[Electronics source listings]
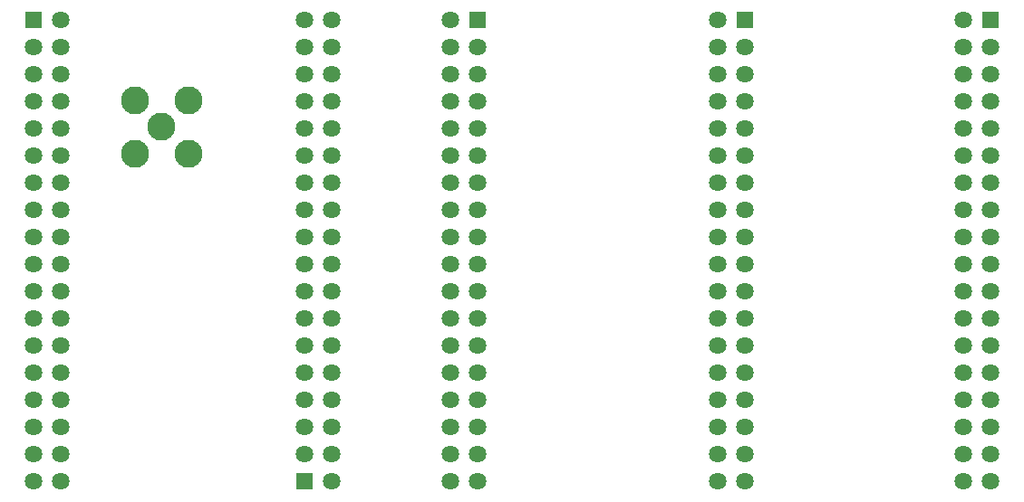
<source format=gbs>
G04*
G04 #@! TF.GenerationSoftware,Altium Limited,Altium Designer,22.4.2 (48)*
G04*
G04 Layer_Color=16711935*
%FSLAX25Y25*%
%MOIN*%
G70*
G04*
G04 #@! TF.SameCoordinates,F956CD7A-ACF5-426A-BAEE-EF4E17F90500*
G04*
G04*
G04 #@! TF.FilePolarity,Negative*
G04*
G01*
G75*
%ADD30C,0.06406*%
%ADD31R,0.06406X0.06406*%
%ADD32C,0.10343*%
D30*
X-152087Y0D02*
D03*
X-162087D02*
D03*
X-152087Y-10000D02*
D03*
X-162087D02*
D03*
X-152087Y-20000D02*
D03*
X-162087D02*
D03*
X-152087Y-30000D02*
D03*
X-162087D02*
D03*
X-152087Y-40000D02*
D03*
X-162087D02*
D03*
X-152087Y-50000D02*
D03*
X-162087D02*
D03*
X-152087Y-60000D02*
D03*
X-162087D02*
D03*
X-152087Y-70000D02*
D03*
X-162087D02*
D03*
X-152087Y-80000D02*
D03*
X-162087D02*
D03*
X-152087Y-90000D02*
D03*
X-162087D02*
D03*
X-152087Y-100000D02*
D03*
X-162087D02*
D03*
X-152087Y-110000D02*
D03*
X-162087D02*
D03*
X-152087Y-120000D02*
D03*
X-162087D02*
D03*
X-152087Y-130000D02*
D03*
X-162087D02*
D03*
X-152087Y-140000D02*
D03*
X-162087D02*
D03*
X-152087Y-150000D02*
D03*
X-162087D02*
D03*
X-152087Y-160000D02*
D03*
X-162087D02*
D03*
X-152087Y-170000D02*
D03*
X80551Y0D02*
D03*
Y-10000D02*
D03*
Y-20000D02*
D03*
X-261772Y-160000D02*
D03*
X-251772D02*
D03*
X-261772Y-170000D02*
D03*
X-251772D02*
D03*
X80551D02*
D03*
X90551D02*
D03*
X80551Y-160000D02*
D03*
X90551Y-130000D02*
D03*
X80551Y-90000D02*
D03*
X90551Y-70000D02*
D03*
Y-50000D02*
D03*
Y-40000D02*
D03*
Y-30000D02*
D03*
Y-20000D02*
D03*
Y-10000D02*
D03*
X-98425Y-90000D02*
D03*
X-108425D02*
D03*
X-98425Y-100000D02*
D03*
Y-110000D02*
D03*
Y-120000D02*
D03*
Y-130000D02*
D03*
Y-140000D02*
D03*
Y-150000D02*
D03*
Y-160000D02*
D03*
Y-170000D02*
D03*
X0Y-10000D02*
D03*
Y-20000D02*
D03*
Y-30000D02*
D03*
Y-40000D02*
D03*
Y-50000D02*
D03*
Y-60000D02*
D03*
Y-70000D02*
D03*
Y-80000D02*
D03*
Y-90000D02*
D03*
Y-100000D02*
D03*
Y-110000D02*
D03*
Y-120000D02*
D03*
Y-130000D02*
D03*
X-10000D02*
D03*
X0Y-140000D02*
D03*
Y-150000D02*
D03*
Y-160000D02*
D03*
Y-170000D02*
D03*
X-261772Y-120000D02*
D03*
X-251772D02*
D03*
X-261772Y-130000D02*
D03*
X-251772D02*
D03*
X80551Y-30000D02*
D03*
Y-40000D02*
D03*
Y-50000D02*
D03*
X90551Y-60000D02*
D03*
X80551D02*
D03*
Y-70000D02*
D03*
X90551Y-80000D02*
D03*
X80551D02*
D03*
X90551Y-90000D02*
D03*
Y-100000D02*
D03*
X80551D02*
D03*
X90551Y-110000D02*
D03*
X80551D02*
D03*
X90551Y-120000D02*
D03*
X80551D02*
D03*
Y-130000D02*
D03*
X90551Y-140000D02*
D03*
X80551D02*
D03*
X90551Y-150000D02*
D03*
X80551D02*
D03*
X90551Y-160000D02*
D03*
X-10000Y-170000D02*
D03*
Y-160000D02*
D03*
Y-150000D02*
D03*
Y-140000D02*
D03*
Y-120000D02*
D03*
Y-110000D02*
D03*
Y-100000D02*
D03*
Y-90000D02*
D03*
Y-80000D02*
D03*
Y-70000D02*
D03*
Y-60000D02*
D03*
Y-50000D02*
D03*
Y-40000D02*
D03*
Y-30000D02*
D03*
Y-20000D02*
D03*
Y-10000D02*
D03*
Y0D02*
D03*
X-108425Y-170000D02*
D03*
Y-160000D02*
D03*
Y-150000D02*
D03*
Y-140000D02*
D03*
Y-130000D02*
D03*
Y-120000D02*
D03*
Y-110000D02*
D03*
Y-100000D02*
D03*
Y-80000D02*
D03*
X-98425D02*
D03*
X-108425Y-70000D02*
D03*
X-98425D02*
D03*
X-108425Y-60000D02*
D03*
X-98425D02*
D03*
X-108425Y-50000D02*
D03*
X-98425D02*
D03*
X-108425Y-40000D02*
D03*
X-98425D02*
D03*
X-108425Y-30000D02*
D03*
X-98425D02*
D03*
X-108425Y-20000D02*
D03*
X-98425D02*
D03*
X-108425Y-10000D02*
D03*
X-98425D02*
D03*
X-108425Y0D02*
D03*
X-251772Y-150000D02*
D03*
X-261772D02*
D03*
X-251772Y-140000D02*
D03*
X-261772D02*
D03*
X-251772Y-110000D02*
D03*
X-261772D02*
D03*
X-251772Y-100000D02*
D03*
X-261772D02*
D03*
X-251772Y-90000D02*
D03*
X-261772D02*
D03*
X-251772Y-80000D02*
D03*
X-261772D02*
D03*
X-251772Y-70000D02*
D03*
X-261772D02*
D03*
X-251772Y-60000D02*
D03*
X-261772D02*
D03*
X-251772Y-50000D02*
D03*
X-261772D02*
D03*
X-251772Y-40000D02*
D03*
X-261772D02*
D03*
X-251772Y-30000D02*
D03*
X-261772D02*
D03*
X-251772Y-20000D02*
D03*
X-261772D02*
D03*
X-251772Y-10000D02*
D03*
X-261772D02*
D03*
X-251772Y0D02*
D03*
D31*
X-162087Y-170000D02*
D03*
X90551Y0D02*
D03*
X0D02*
D03*
X-98425D02*
D03*
X-261772D02*
D03*
D32*
X-204724Y-29528D02*
D03*
X-224410D02*
D03*
Y-49213D02*
D03*
X-204724D02*
D03*
X-214567Y-39370D02*
D03*
M02*

</source>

What you will do: Drop the pictures and set down the data above exactly.

Written response:
<source format=gbs>
G04*
G04 #@! TF.GenerationSoftware,Altium Limited,Altium Designer,22.4.2 (48)*
G04*
G04 Layer_Color=16711935*
%FSLAX25Y25*%
%MOIN*%
G70*
G04*
G04 #@! TF.SameCoordinates,F956CD7A-ACF5-426A-BAEE-EF4E17F90500*
G04*
G04*
G04 #@! TF.FilePolarity,Negative*
G04*
G01*
G75*
%ADD30C,0.06406*%
%ADD31R,0.06406X0.06406*%
%ADD32C,0.10343*%
D30*
X-152087Y0D02*
D03*
X-162087D02*
D03*
X-152087Y-10000D02*
D03*
X-162087D02*
D03*
X-152087Y-20000D02*
D03*
X-162087D02*
D03*
X-152087Y-30000D02*
D03*
X-162087D02*
D03*
X-152087Y-40000D02*
D03*
X-162087D02*
D03*
X-152087Y-50000D02*
D03*
X-162087D02*
D03*
X-152087Y-60000D02*
D03*
X-162087D02*
D03*
X-152087Y-70000D02*
D03*
X-162087D02*
D03*
X-152087Y-80000D02*
D03*
X-162087D02*
D03*
X-152087Y-90000D02*
D03*
X-162087D02*
D03*
X-152087Y-100000D02*
D03*
X-162087D02*
D03*
X-152087Y-110000D02*
D03*
X-162087D02*
D03*
X-152087Y-120000D02*
D03*
X-162087D02*
D03*
X-152087Y-130000D02*
D03*
X-162087D02*
D03*
X-152087Y-140000D02*
D03*
X-162087D02*
D03*
X-152087Y-150000D02*
D03*
X-162087D02*
D03*
X-152087Y-160000D02*
D03*
X-162087D02*
D03*
X-152087Y-170000D02*
D03*
X80551Y0D02*
D03*
Y-10000D02*
D03*
Y-20000D02*
D03*
X-261772Y-160000D02*
D03*
X-251772D02*
D03*
X-261772Y-170000D02*
D03*
X-251772D02*
D03*
X80551D02*
D03*
X90551D02*
D03*
X80551Y-160000D02*
D03*
X90551Y-130000D02*
D03*
X80551Y-90000D02*
D03*
X90551Y-70000D02*
D03*
Y-50000D02*
D03*
Y-40000D02*
D03*
Y-30000D02*
D03*
Y-20000D02*
D03*
Y-10000D02*
D03*
X-98425Y-90000D02*
D03*
X-108425D02*
D03*
X-98425Y-100000D02*
D03*
Y-110000D02*
D03*
Y-120000D02*
D03*
Y-130000D02*
D03*
Y-140000D02*
D03*
Y-150000D02*
D03*
Y-160000D02*
D03*
Y-170000D02*
D03*
X0Y-10000D02*
D03*
Y-20000D02*
D03*
Y-30000D02*
D03*
Y-40000D02*
D03*
Y-50000D02*
D03*
Y-60000D02*
D03*
Y-70000D02*
D03*
Y-80000D02*
D03*
Y-90000D02*
D03*
Y-100000D02*
D03*
Y-110000D02*
D03*
Y-120000D02*
D03*
Y-130000D02*
D03*
X-10000D02*
D03*
X0Y-140000D02*
D03*
Y-150000D02*
D03*
Y-160000D02*
D03*
Y-170000D02*
D03*
X-261772Y-120000D02*
D03*
X-251772D02*
D03*
X-261772Y-130000D02*
D03*
X-251772D02*
D03*
X80551Y-30000D02*
D03*
Y-40000D02*
D03*
Y-50000D02*
D03*
X90551Y-60000D02*
D03*
X80551D02*
D03*
Y-70000D02*
D03*
X90551Y-80000D02*
D03*
X80551D02*
D03*
X90551Y-90000D02*
D03*
Y-100000D02*
D03*
X80551D02*
D03*
X90551Y-110000D02*
D03*
X80551D02*
D03*
X90551Y-120000D02*
D03*
X80551D02*
D03*
Y-130000D02*
D03*
X90551Y-140000D02*
D03*
X80551D02*
D03*
X90551Y-150000D02*
D03*
X80551D02*
D03*
X90551Y-160000D02*
D03*
X-10000Y-170000D02*
D03*
Y-160000D02*
D03*
Y-150000D02*
D03*
Y-140000D02*
D03*
Y-120000D02*
D03*
Y-110000D02*
D03*
Y-100000D02*
D03*
Y-90000D02*
D03*
Y-80000D02*
D03*
Y-70000D02*
D03*
Y-60000D02*
D03*
Y-50000D02*
D03*
Y-40000D02*
D03*
Y-30000D02*
D03*
Y-20000D02*
D03*
Y-10000D02*
D03*
Y0D02*
D03*
X-108425Y-170000D02*
D03*
Y-160000D02*
D03*
Y-150000D02*
D03*
Y-140000D02*
D03*
Y-130000D02*
D03*
Y-120000D02*
D03*
Y-110000D02*
D03*
Y-100000D02*
D03*
Y-80000D02*
D03*
X-98425D02*
D03*
X-108425Y-70000D02*
D03*
X-98425D02*
D03*
X-108425Y-60000D02*
D03*
X-98425D02*
D03*
X-108425Y-50000D02*
D03*
X-98425D02*
D03*
X-108425Y-40000D02*
D03*
X-98425D02*
D03*
X-108425Y-30000D02*
D03*
X-98425D02*
D03*
X-108425Y-20000D02*
D03*
X-98425D02*
D03*
X-108425Y-10000D02*
D03*
X-98425D02*
D03*
X-108425Y0D02*
D03*
X-251772Y-150000D02*
D03*
X-261772D02*
D03*
X-251772Y-140000D02*
D03*
X-261772D02*
D03*
X-251772Y-110000D02*
D03*
X-261772D02*
D03*
X-251772Y-100000D02*
D03*
X-261772D02*
D03*
X-251772Y-90000D02*
D03*
X-261772D02*
D03*
X-251772Y-80000D02*
D03*
X-261772D02*
D03*
X-251772Y-70000D02*
D03*
X-261772D02*
D03*
X-251772Y-60000D02*
D03*
X-261772D02*
D03*
X-251772Y-50000D02*
D03*
X-261772D02*
D03*
X-251772Y-40000D02*
D03*
X-261772D02*
D03*
X-251772Y-30000D02*
D03*
X-261772D02*
D03*
X-251772Y-20000D02*
D03*
X-261772D02*
D03*
X-251772Y-10000D02*
D03*
X-261772D02*
D03*
X-251772Y0D02*
D03*
D31*
X-162087Y-170000D02*
D03*
X90551Y0D02*
D03*
X0D02*
D03*
X-98425D02*
D03*
X-261772D02*
D03*
D32*
X-204724Y-29528D02*
D03*
X-224410D02*
D03*
Y-49213D02*
D03*
X-204724D02*
D03*
X-214567Y-39370D02*
D03*
M02*

</source>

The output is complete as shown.